* [YOUR GOAL] Give the lines below again exactly, starting with the line that holds "21: (111, 35)" and going on through the line that holds "38: (249, 29)".

* [GIVEN INFORMATION]
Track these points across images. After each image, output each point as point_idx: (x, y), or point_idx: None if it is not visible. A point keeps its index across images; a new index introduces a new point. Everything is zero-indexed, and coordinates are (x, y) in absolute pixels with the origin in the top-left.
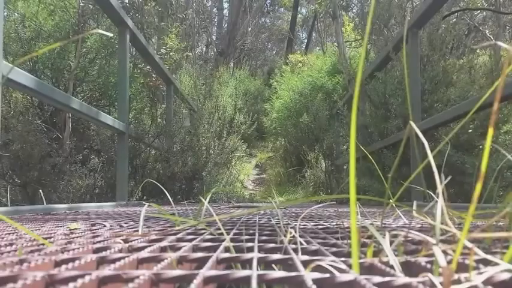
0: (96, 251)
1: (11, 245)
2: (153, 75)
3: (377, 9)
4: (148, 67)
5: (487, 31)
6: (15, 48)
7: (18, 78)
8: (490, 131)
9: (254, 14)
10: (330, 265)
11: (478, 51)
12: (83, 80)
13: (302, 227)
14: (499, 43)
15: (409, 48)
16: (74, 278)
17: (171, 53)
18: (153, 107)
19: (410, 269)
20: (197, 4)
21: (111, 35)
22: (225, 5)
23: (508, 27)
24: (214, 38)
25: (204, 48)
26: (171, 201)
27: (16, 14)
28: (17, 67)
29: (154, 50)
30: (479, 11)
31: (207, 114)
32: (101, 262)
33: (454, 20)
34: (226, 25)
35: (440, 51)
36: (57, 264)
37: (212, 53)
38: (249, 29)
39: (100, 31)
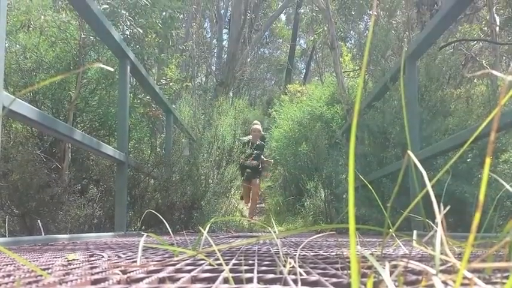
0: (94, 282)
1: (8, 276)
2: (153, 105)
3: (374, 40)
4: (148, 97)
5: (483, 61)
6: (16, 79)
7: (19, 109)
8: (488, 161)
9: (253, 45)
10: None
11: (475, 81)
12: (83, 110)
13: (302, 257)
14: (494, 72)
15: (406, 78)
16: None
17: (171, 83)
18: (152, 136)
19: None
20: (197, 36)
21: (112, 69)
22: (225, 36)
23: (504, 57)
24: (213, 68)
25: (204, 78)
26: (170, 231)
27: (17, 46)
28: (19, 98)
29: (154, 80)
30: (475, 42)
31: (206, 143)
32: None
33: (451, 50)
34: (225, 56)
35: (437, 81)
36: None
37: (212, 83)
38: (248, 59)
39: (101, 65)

...

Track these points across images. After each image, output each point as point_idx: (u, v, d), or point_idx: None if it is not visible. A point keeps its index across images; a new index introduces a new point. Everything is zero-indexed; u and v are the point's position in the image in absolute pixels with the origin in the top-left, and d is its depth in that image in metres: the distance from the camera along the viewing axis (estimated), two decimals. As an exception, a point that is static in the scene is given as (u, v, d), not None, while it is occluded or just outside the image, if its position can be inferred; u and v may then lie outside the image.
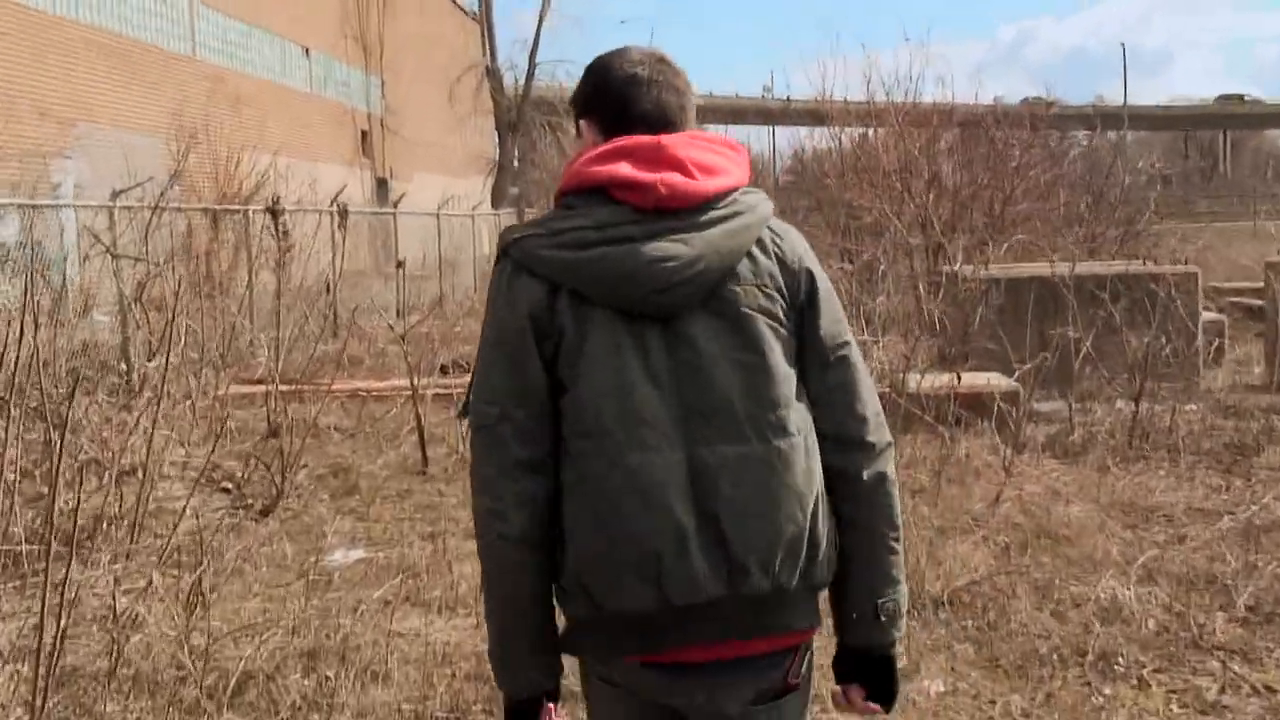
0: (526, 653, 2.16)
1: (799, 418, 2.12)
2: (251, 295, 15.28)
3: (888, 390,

* [WRITTEN ANSWER]
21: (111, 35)
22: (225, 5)
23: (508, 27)
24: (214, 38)
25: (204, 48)
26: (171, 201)
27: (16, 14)
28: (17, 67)
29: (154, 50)
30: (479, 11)
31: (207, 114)
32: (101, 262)
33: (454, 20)
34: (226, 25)
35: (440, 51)
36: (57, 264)
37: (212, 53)
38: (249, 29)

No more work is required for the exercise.